Existing Trade Strategies
Changes in regulations, market conditions, interest rates, and even the status of a counterparty can affect the position of an existing derivative. Blue Rose provides ongoing review of our clients’ hedging instruments to evaluate the risk/reward of each position and to offer recommendations for a change, if warranted.
Swap Restructuring Through an Interest Rate Blend and Extend
Existing interest rate swaps can be restructured many ways. One restructuring strategy used for swaps executed in higher rate environments is to “blend and extend” the swap. In a lower interest rate market, the maturity of the original swap is extended by a few years, which lowers the rate. The negative market value of the existing swap is rolled into the new swap, and the rate may still be significantly lower based on how much rates have moved. The blend and extend strategy is effective for certain borrowers because it can lower the interest payments in the short term and it can provide interest rate protection beyond the original maturity date of the swap.
If you are considering using a blend and extend strategy for existing higher rate derivatives, Blue Rose can help you make sure the proposed restructuring is priced appropriately and meets your cash flow needs.

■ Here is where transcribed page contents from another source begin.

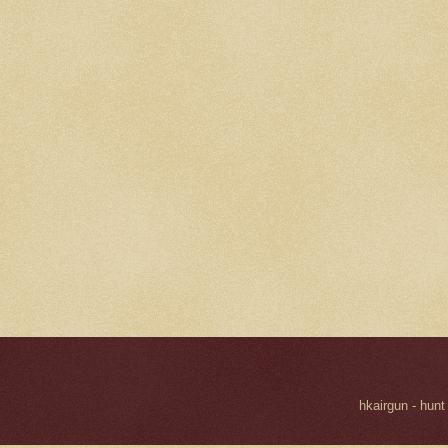
hkairgun - hunt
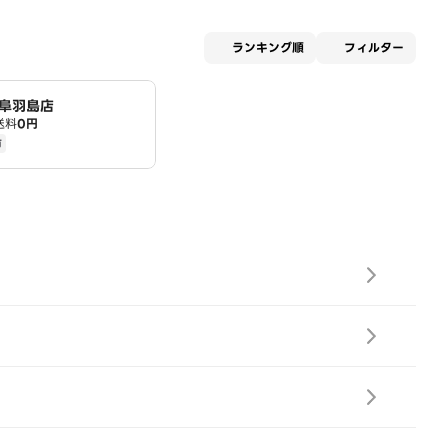
適用な
ランキング順
フィルター
阜羽島店
送料
0円
有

Partial and Full Swap Novation
In a swap novation, the rights and obligations of the original bank counterparty are replaced by a different bank counterparty and a new transaction is created with identical terms to the old transaction, except where agreed upon between the parties and evidenced by a novation confirmation. In addition, the transaction between the new counterparty and the remaining party can be modified to reflect new credit and/or economic terms through a new confirmation. An essential component for a successful novation is having the written consent of all parties. The decision to execute a partial or full novation can be motivated by a need to replace an existing counterparty, a desire to create counterparty diversification, or as a collateral mitigation strategy. Partial to full swap novation can be accomplished at no cost or at marginal incremental costs. For collateral mitigation strategies, released collateral can be invested in less restricted investments for higher returns and a positive overall transaction internal rate of return.
Partial and Full Terminations
A partial termination is the reduction in the notional amount of a swap/derivative contract. A party to an interest rate swap contract can negotiate a reduction in the swap’s notional amount for the remaining payment dates with the other party. All other terms of the swap contract would remain the same. Such an action may create a realized gain or loss that would need to be accounted for in a given party’s financial statements. A full termination is the early completion of a swap contract. Both parties cease to make payments and the terminating party may be required to pay damages to the other. Changes in the shape of the yield curve, replacement strategies or monetization of profits can all be motivators for full or partial terminations of derivative position. Default events such as bankruptcy or failure to pay can also cause the early termination of a swap contract.